◆ **AIM OF THE EXERCISE**: Every entry should be repeated exactly. Omit the pictures.

(Named joint coordinates)
-- -- --

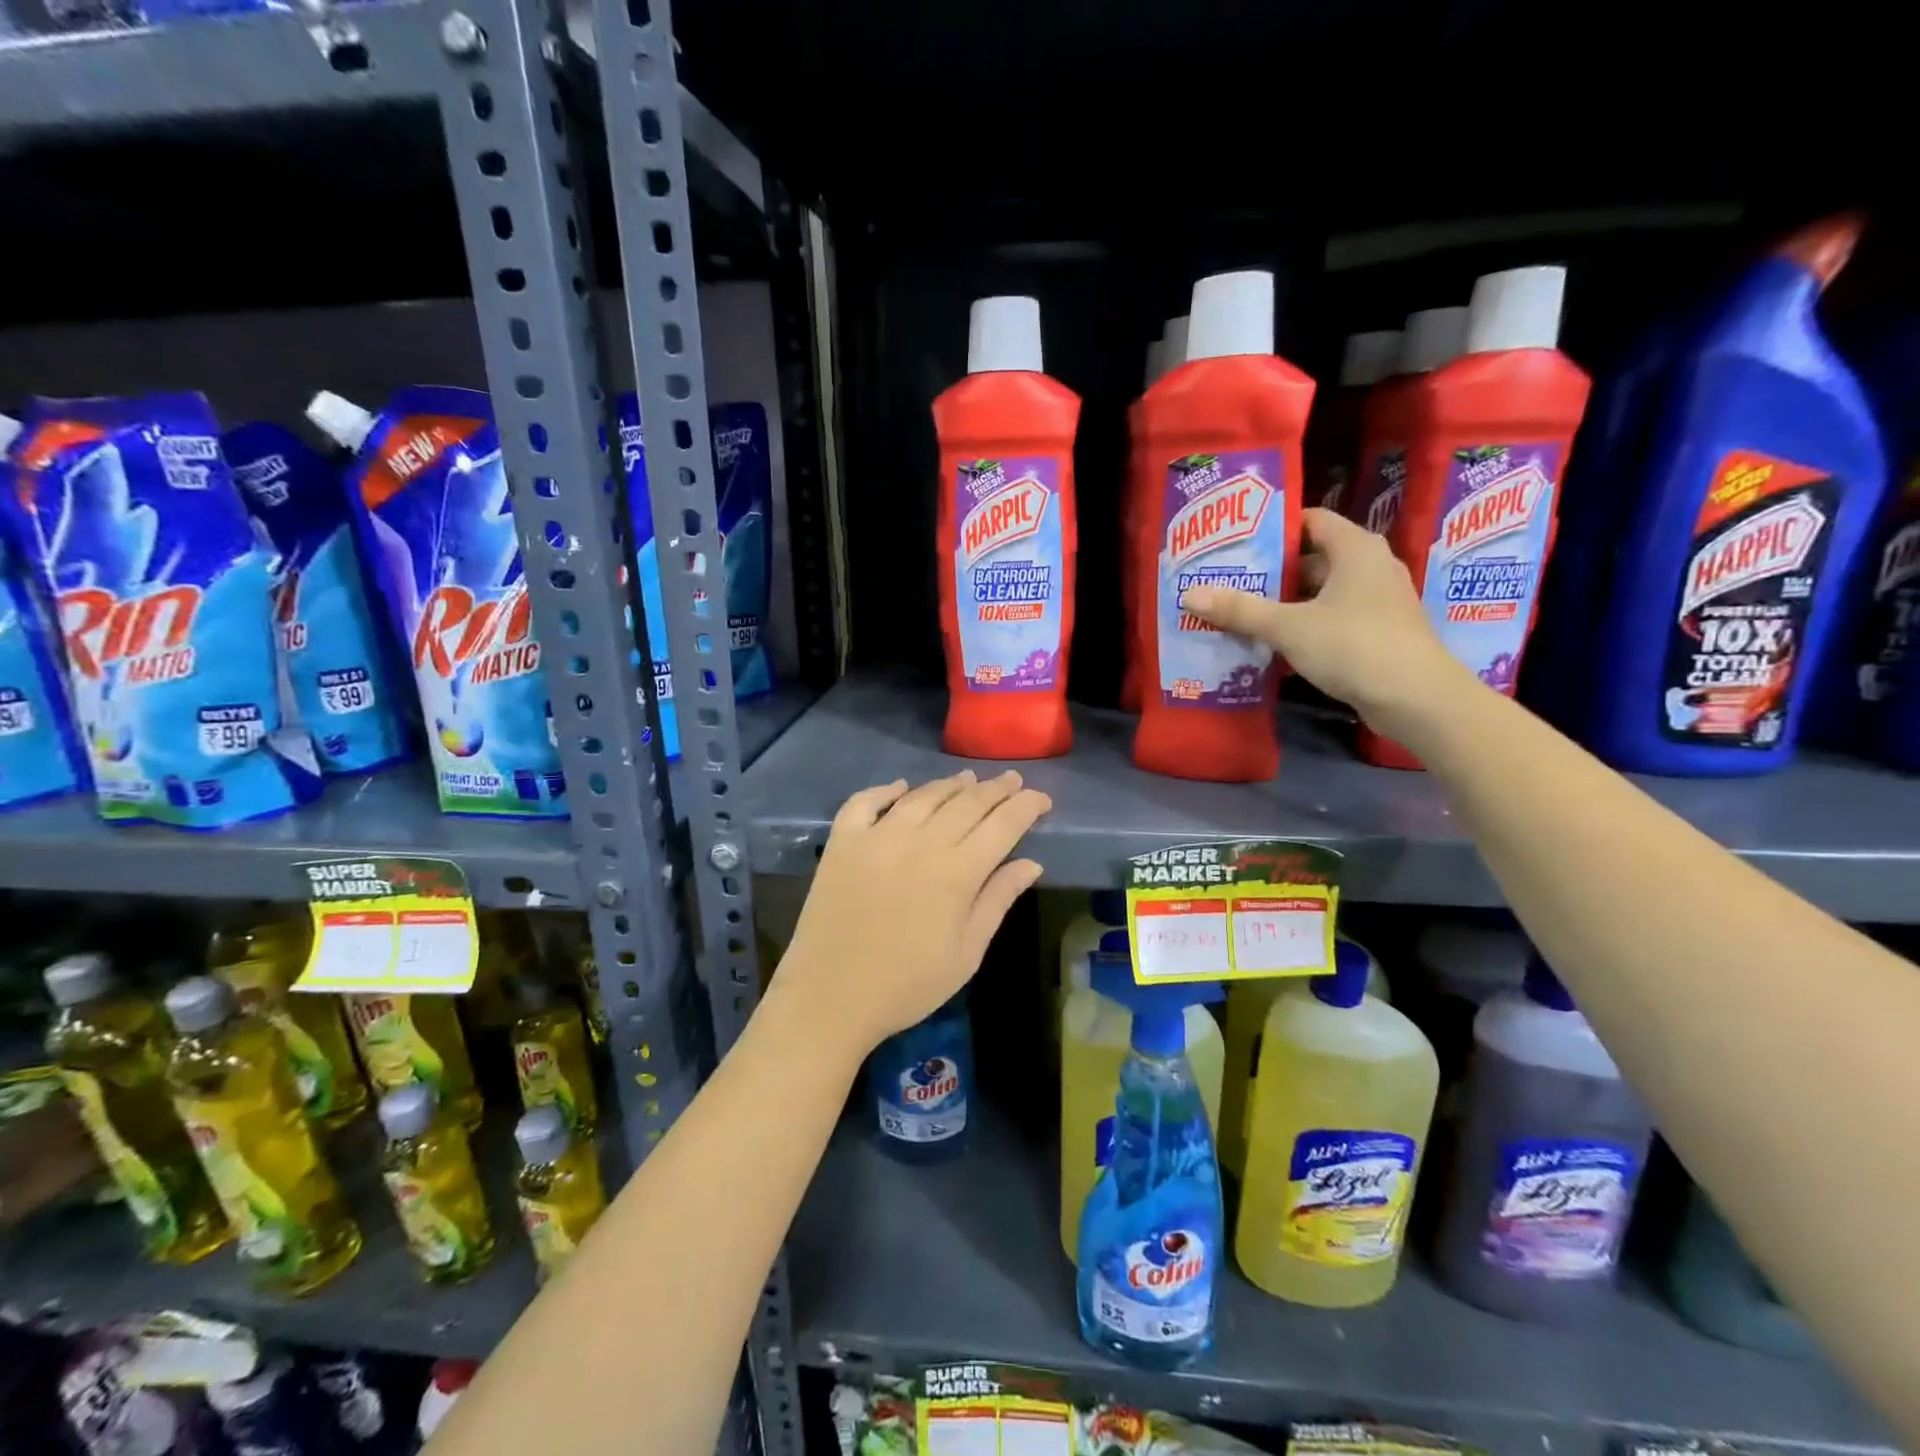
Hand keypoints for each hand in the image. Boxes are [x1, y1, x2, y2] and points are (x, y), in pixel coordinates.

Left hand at [771, 771, 1050, 1060]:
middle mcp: (920, 842)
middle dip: (995, 788)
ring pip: (922, 796)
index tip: (1041, 798)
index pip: (1002, 824)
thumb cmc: (907, 985)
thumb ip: (997, 901)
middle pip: (966, 802)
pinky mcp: (843, 842)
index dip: (1025, 806)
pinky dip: (886, 790)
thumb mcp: (966, 954)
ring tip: (967, 779)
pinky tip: (902, 788)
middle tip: (1012, 779)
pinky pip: (866, 802)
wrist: (830, 998)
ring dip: (949, 784)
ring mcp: (877, 837)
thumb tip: (1032, 863)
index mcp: (957, 872)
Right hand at [1180, 507, 1469, 734]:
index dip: (1273, 528)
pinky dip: (1303, 626)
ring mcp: (1377, 601)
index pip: (1311, 520)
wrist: (1416, 698)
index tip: (1236, 543)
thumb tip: (1189, 595)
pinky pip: (1331, 619)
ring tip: (1241, 612)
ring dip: (1285, 603)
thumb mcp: (1289, 627)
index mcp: (1355, 549)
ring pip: (1321, 593)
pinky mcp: (1377, 632)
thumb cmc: (1354, 646)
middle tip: (1229, 580)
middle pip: (1312, 558)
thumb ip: (1240, 610)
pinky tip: (1272, 644)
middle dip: (1271, 571)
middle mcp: (1370, 566)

-- -- --

◆ **OUTPUT OF THE EXERCISE**:
Hand keypoints for each hand in the image. Boxes are [x1, y1, x2, y2] and points are (x, y), in pixel coordinates.

Left hand at [771, 771, 1050, 1060]:
middle mcp: (920, 842)
middle dip: (995, 788)
ring pip: (922, 796)
index tip: (1041, 798)
index pip: (1002, 824)
thumb cmc: (907, 985)
thumb ip: (997, 901)
middle pip: (966, 802)
pinky mcp: (843, 842)
index dip: (1025, 806)
pinky dip: (886, 790)
thumb mcp: (966, 954)
ring tip: (967, 779)
pinky tip: (902, 788)
middle tip: (1012, 779)
pinky pip: (866, 802)
wrist: (830, 998)
ring dip: (949, 784)
ring mcp: (877, 837)
thumb tip: (1032, 863)
index mcp: (957, 872)
Right hand at [1180, 507, 1469, 734]:
index dip: (1273, 528)
pinky dip: (1303, 626)
ring mcp: (1377, 601)
index pip: (1311, 520)
wrist: (1416, 698)
index tip: (1236, 543)
thumb tip: (1189, 595)
pinky pip: (1331, 619)
ring tip: (1241, 612)
ring dip: (1285, 603)
thumb mcp: (1289, 627)
index mcp: (1355, 549)
ring pip: (1321, 593)
pinky mcp: (1377, 632)
thumb cmc: (1354, 646)
middle tip: (1229, 580)
middle pip: (1312, 558)
thumb ip: (1240, 610)
pinky tip: (1272, 644)
middle dip: (1271, 571)
middle mcp: (1370, 566)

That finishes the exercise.